This is Your Quick Training Tip, a chance to learn how to work smarter in just a few moments so you can get right to your workout.
If you’ve ever hit a training plateau, you know the importance of regularly switching up your routine. But change doesn’t always have to be drastic. Sure, swapping out tired exercises for new ones can trigger fresh gains, but sometimes all it takes to break out of a rut is making one or two small tweaks, such as altering the width of your grip during bar exercises.
Take the bench press, for example. Most guys place their hands just beyond shoulder-width on the barbell, and in general, that delivers the best results, hammering your pecs while working your triceps. But if you spread your hands just a few inches wider, you’ll shift even more of the emphasis to your pecs. Moving your hands closer together has the opposite effect, increasing the demand on your triceps while putting your pecs into more of a supporting role.
Changing your grip-width during pulling exercises, such as rows and pullups, has a similar effect. Going wide focuses more on your posterior delts and upper back muscles, including your traps and rhomboids, while using a narrow grip forces your lats and biceps to work harder.

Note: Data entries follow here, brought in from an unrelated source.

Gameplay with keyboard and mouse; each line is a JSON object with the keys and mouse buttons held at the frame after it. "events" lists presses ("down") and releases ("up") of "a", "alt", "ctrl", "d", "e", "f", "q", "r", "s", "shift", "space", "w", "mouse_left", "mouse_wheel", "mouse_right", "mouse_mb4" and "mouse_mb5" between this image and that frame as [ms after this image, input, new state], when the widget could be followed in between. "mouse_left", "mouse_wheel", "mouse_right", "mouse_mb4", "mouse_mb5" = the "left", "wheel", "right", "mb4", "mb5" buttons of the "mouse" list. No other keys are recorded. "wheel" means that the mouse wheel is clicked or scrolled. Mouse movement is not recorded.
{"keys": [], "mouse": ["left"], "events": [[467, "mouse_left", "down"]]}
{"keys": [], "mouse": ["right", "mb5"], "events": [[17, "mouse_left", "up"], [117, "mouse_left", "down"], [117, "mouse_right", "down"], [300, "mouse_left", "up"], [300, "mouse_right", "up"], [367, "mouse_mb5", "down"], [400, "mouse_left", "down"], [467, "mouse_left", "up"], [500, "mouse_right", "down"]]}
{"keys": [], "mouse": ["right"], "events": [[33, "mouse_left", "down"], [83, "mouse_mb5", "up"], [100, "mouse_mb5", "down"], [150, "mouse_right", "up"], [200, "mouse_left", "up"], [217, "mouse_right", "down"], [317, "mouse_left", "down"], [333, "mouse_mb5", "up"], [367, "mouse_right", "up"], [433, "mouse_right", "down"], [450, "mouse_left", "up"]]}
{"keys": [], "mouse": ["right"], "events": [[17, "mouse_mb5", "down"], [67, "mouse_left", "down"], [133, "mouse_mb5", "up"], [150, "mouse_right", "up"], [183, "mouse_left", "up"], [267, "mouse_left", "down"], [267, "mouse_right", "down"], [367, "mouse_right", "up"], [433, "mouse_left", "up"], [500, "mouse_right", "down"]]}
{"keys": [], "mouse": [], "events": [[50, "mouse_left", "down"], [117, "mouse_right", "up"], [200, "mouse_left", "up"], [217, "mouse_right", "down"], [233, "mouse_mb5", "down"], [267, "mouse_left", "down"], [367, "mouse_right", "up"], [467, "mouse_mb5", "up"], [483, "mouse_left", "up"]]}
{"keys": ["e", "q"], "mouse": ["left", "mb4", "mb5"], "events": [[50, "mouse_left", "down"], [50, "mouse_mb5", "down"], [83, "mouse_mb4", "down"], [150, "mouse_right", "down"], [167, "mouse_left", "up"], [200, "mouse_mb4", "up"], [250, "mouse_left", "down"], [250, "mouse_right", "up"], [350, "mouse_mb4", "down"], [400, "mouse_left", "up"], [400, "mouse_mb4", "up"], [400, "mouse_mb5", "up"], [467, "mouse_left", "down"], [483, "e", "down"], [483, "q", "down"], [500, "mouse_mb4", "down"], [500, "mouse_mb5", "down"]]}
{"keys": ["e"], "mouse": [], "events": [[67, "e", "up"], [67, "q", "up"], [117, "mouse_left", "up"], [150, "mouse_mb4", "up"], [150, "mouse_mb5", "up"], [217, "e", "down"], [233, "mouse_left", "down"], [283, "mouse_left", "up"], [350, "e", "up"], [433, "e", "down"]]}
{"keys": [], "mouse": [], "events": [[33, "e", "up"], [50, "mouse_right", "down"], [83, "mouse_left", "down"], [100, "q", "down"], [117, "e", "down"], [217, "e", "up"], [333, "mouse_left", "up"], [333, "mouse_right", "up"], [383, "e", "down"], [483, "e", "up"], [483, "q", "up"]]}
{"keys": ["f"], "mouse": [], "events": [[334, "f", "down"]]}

Your move: If your training program has grown stale and your results have slowed, changing your grip-width is one minor tweak you can use to hit the refresh button. Other training tweaks include altering your lifting stance (e.g., going from traditional to a sumo in the squat and deadlift), changing your lifting pace, and altering your grip orientation in dumbbell moves.
But here’s the caveat to playing around with your grip-width during bar exercises: The wider it is, the greater the stress on your shoulders will be. So if you have a history of shoulder issues or feel any shoulder discomfort when using a wide grip, keep your hand placement shoulder-width or narrower.